**EXERCISE OBJECTIVE:**
Can you carry the blog review of Public Enemies further, picking up right after its last sentence?

**PAGE TEXT:**
....
Friday, August 14, 2009

Cinema In 2009 Just Got Real

Blogs have many uses, and some of those uses might actually benefit humanity. Compared to Ben Goldacre's Bad Science, or the very wonderful Daily Hate Myself, this blog often feels like it does little more than allow me to list my likes and dislikes at painful length, when not harping on about Rock Band. Last week, I whined about Stephen Sommers movies. This week, I will be rather boring about Michael Mann.


Though I don't want to do a Harry Knowles and spend the next fifteen paragraphs talking about how I'm the biggest Michael Mann fan ever so there, there's no way I can talk about Public Enemies and not admit that I am, as Canyon called me yesterday, a Mann apologist. I liked Miami Vice. I forgave Collateral its flaws. The Keep is a misunderstood and flawed classic that deserves to be seen in its full glory. Heat is the best crime film of the last twenty years. Yes, I like it more than Goodfellas, though not by much. Tracking the practically incremental alterations in his style is as fascinating to me as assessing Spielberg's late-period career reinventions, or Zemeckis' technological experiments, or Scorsese's slow descent into what would be termed irrelevance in any other filmmaker.


And yet Public Enemies didn't excite me that much. Middling reviews and a boring trailer did little to increase my enthusiasm, though part of it was disappointment with the film year so far. Only a couple of films have really impressed me: In The Loop, Kathryn Bigelow's haunting Iraq movie The Hurt Locker, the few minutes of Up I could concentrate on between disturbances by the kids behind me. Public Enemies was on my must-see list just because of Mann and Depp, but the played-out subject matter and my annoying ennui conspired against it. Case in point: it was released weeks ago, and I only saw it yesterday. This is not my usual behaviour.

For the first hour, I struggled to commit to it. Much comment has been made about Mann's decision to use the same digital processes he used in Collateral and Miami Vice (That piece being one of the most interesting articles about it), with criticism aimed at it for being muddy and ugly. Personally, I love the look of Mann's digital movies, but am aware that debate about his use of this technology in his previous films has sometimes come down to a matter of personal taste. In Public Enemies, the argument has altered slightly. It's no longer a debate about whether it looks nice or not. It's more about why Mann would use what some see as alienating and anachronistic digital photography in a period piece.


If anachronism is meant to be avoided, then surely it should be filmed in black and white on analogue film, but I do get the point. This technology is modern enough that only a few filmmakers are committing to it, and the novelty of seeing this startling and textured imagery has not yet disappeared. Shots of Depp and Cotillard (playing Dillinger's lover Billie Frechette) together in bed are dizzying, with cinematographer Dante Spinotti getting the camera in so close you can see every pore on their faces, lighting the scene with one stark light mimicking the brightness of the moon. The look of the movie is a world away from even John Milius' Dillinger, let alone the monochrome of William Wellman and Raoul Walsh.
....
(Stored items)
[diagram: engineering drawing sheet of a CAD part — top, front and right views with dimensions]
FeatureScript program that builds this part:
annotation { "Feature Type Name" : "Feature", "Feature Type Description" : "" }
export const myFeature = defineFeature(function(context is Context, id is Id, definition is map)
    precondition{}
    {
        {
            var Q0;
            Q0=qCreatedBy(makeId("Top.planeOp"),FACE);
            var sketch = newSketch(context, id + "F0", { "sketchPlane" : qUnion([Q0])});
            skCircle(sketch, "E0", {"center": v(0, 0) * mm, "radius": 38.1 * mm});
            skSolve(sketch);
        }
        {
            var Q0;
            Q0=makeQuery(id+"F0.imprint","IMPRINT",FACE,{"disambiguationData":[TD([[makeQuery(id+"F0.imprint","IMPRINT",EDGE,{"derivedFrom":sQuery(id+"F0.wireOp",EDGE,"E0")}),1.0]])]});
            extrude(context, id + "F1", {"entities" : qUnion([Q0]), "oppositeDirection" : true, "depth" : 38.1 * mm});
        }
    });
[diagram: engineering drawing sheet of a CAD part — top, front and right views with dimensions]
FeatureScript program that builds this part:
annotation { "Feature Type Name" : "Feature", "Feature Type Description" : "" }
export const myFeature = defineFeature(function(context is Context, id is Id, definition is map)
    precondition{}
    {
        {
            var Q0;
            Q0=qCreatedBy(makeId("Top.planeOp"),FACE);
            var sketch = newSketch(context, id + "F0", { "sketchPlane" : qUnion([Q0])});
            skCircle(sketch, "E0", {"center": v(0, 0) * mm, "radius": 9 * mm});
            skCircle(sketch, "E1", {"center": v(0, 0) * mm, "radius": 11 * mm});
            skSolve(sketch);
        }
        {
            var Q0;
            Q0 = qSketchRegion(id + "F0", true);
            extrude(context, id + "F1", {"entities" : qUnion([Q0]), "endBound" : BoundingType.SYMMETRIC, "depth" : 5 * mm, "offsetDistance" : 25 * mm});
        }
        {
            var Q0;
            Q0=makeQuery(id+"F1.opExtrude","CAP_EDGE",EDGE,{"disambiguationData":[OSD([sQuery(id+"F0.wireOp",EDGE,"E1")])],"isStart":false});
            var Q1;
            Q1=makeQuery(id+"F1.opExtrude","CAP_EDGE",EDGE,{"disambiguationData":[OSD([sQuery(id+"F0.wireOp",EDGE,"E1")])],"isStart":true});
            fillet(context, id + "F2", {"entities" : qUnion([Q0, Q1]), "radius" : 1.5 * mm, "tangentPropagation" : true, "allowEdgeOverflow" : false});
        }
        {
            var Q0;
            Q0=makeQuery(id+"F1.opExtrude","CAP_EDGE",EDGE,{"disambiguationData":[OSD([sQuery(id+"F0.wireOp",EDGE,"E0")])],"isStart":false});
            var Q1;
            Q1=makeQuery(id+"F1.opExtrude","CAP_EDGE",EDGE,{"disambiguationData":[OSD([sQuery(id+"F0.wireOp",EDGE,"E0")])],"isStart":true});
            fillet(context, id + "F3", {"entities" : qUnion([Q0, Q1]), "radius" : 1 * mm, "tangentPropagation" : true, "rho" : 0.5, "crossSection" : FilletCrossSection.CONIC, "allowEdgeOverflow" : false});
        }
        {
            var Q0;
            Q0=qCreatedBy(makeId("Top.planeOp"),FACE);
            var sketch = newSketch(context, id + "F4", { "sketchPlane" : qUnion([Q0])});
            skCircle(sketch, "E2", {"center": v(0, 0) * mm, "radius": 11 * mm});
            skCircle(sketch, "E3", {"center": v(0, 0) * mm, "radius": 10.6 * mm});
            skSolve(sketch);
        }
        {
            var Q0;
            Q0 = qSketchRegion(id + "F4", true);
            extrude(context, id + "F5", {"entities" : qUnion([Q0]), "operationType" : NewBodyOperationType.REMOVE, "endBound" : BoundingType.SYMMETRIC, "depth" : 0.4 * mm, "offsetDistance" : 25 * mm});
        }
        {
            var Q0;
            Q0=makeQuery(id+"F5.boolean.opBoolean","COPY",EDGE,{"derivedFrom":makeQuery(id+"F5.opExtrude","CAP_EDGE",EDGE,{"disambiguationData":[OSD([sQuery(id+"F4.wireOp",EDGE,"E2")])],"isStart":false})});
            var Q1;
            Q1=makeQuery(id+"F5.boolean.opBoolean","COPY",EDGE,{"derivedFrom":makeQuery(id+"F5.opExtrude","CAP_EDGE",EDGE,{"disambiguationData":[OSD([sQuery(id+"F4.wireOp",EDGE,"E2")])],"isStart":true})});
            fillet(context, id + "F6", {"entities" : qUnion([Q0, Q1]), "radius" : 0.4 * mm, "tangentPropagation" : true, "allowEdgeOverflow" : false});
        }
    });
....
**WRITTEN RESPONSE:**
So why do it? Partially because Mann is attempting to create a continuum between now and then. The movie already explores contemporary issues, such as the use of torture and technology to fight a threat to the nation, the march of progress leaving behind those who are unwilling to adapt, the cult of celebrity, and the narcissism of those who become addicted to the limelight. Instead of cracking out old film, Mann is saying that was then and then was now. We've barely moved on from those times, a point that is especially affecting considering that we're watching a film set during the Great Depression while teetering on the brink of our own economic collapse. The timing of this film's release couldn't have been better.


If you're going to use a historical crime setting to highlight failings in our own modern culture, why not use a visual template that is utterly modern? Plus, it is one of many aspects of the movie that connects with Mann's other movies. The visuals remind one of Mann's last two projects. The look of Billie's cell in the final scene, the reliance on technology to pursue lawbreakers, and the beautifully shot night-time raid scene are all reminiscent of Manhunter. The portrayal of a man who ended up shaping the world around him comes from Ali. Elliot Goldenthal's stirring soundtrack is occasionally reminiscent of the more grandiose moments of Last of the Mohicans. And then, of course, there are the myriad similarities with Heat.

A friend of the blog has already made an arch comment to me about how Mann has been making the same movie for the past twenty years, which is harsh but obviously not far from the truth. The parallels between Public Enemies and Heat are many, with Mann showing two "professionals" engaged in a battle against each other from opposite sides of the law. As with Heat, they have similarities. Hanna and McCauley are both perfectionists, surrounding themselves with similar professionals, whose personal lives are affected by their determination to do what they do as well as they can do it.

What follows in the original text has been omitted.